Exercises:
1. In the conclusion on Roman religion and Christianity, set down word for word the stretch from "I have all along" through "work more adequately.".
2. Answer these questions from the conclusion on Roman religion and Christianity, one per line:
(a) Around which sea did the civilised world of the opening quotation lie?
(b) How is Christianity ranked among religious movements?
(c) How does the speaker describe what he will have to say on this last subject?

Document extract:

..........

CONCLUSION
"A time of spiritual awakening, of a calling to higher destinies, came upon the world, the civilised world which lay around the Mediterranean Sea, at the beginning of our era. The calling was concentrated in the life and death of the Founder of Christianity."[956] The writer of these words goes on to point out that the beginning of our era was "a time of general stirring in all the higher fields of human activity," and that all such stirring, all that brings higher ideals before the minds of men of action, of imagination, or of reflection, if not itself religion, is in some sense religious, and in that age must be taken into account as having some bearing on the origin of Christianity, the greatest of all religious movements. And inasmuch as the new spirit of the age seems to have put new life into the old religious systems, with the help of philosophy and poetry, as well as of a purer and more effective conception of Man's relation to the Power manifesting itself in the universe, he finds it useful and legitimate to show how the ideas and characteristics of the leading types of religion in the civilised world of which he speaks were absorbed or "baptized" into the spirit of Christianity. In other words, we may ask what was the contribution of each of these religious types to the formation of the Christian type of religion; for however new was the inspiration which was the essential living germ of our religion, yet that germ was of necessity planted in soil full of other religious ingredients, which found their way into the sap of the plant as it grew towards maturity.
I have all along wished to bring our subject, the religious experience of the Roman people, into touch with Christianity, whether by marking points of contact, or of contrast, or both. In the last few lectures I have laid stress on certain points likely to be useful to us in this last stage of our studies, and these will, I hope, furnish us with some amount of material. But I confess that I have approached this subject with great hesitation. What I shall have to say will be tentative and suggestive only; but I hope that the account that I have given in these lectures of Roman religious experience may be of use in helping a better qualified student to carry on the work more adequately.

..........

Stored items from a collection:

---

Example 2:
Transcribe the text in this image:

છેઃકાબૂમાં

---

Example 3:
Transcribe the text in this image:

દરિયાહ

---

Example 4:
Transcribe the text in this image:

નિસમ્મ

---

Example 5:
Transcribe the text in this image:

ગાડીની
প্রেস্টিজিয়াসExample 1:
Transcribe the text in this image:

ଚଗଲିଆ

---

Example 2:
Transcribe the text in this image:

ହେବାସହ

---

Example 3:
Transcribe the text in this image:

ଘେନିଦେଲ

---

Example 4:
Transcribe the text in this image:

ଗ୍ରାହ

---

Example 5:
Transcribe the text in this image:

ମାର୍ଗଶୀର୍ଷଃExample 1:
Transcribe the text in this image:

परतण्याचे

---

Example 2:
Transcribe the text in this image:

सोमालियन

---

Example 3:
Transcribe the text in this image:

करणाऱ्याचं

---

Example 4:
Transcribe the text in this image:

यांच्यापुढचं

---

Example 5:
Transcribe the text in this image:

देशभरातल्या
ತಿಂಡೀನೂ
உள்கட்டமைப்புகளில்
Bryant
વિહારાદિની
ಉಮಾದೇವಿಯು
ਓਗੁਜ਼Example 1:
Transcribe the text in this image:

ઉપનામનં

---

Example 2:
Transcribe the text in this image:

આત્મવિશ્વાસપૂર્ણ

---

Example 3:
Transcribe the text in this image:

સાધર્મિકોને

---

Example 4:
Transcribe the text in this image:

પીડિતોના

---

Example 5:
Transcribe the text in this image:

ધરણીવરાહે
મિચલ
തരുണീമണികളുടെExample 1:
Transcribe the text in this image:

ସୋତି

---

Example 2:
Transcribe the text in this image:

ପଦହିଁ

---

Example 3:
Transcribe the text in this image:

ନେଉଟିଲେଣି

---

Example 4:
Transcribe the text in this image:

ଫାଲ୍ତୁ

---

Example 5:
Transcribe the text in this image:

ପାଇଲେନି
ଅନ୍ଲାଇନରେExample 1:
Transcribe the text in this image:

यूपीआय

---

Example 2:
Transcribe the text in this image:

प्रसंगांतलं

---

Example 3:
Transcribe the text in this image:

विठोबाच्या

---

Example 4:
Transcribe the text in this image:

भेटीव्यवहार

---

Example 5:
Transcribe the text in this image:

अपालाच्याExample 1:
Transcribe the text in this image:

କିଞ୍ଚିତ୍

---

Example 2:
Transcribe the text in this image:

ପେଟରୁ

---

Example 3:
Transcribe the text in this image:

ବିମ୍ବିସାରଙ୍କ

..........

Solutions per task:
1.
I have all along wished to bring our subject, the religious experience of the Roman people, into touch with Christianity, whether by marking points of contact, or of contrast, or both. In the last few lectures I have laid stress on certain points likely to be useful to us in this last stage of our studies, and these will, I hope, furnish us with some amount of material. But I confess that I have approached this subject with great hesitation. What I shall have to say will be tentative and suggestive only; but I hope that the account that I have given in these lectures of Roman religious experience may be of use in helping a better qualified student to carry on the work more adequately.

2.
(a) The Mediterranean Sea.
(b) As the greatest of all religious movements.
(c) As tentative and suggestive only.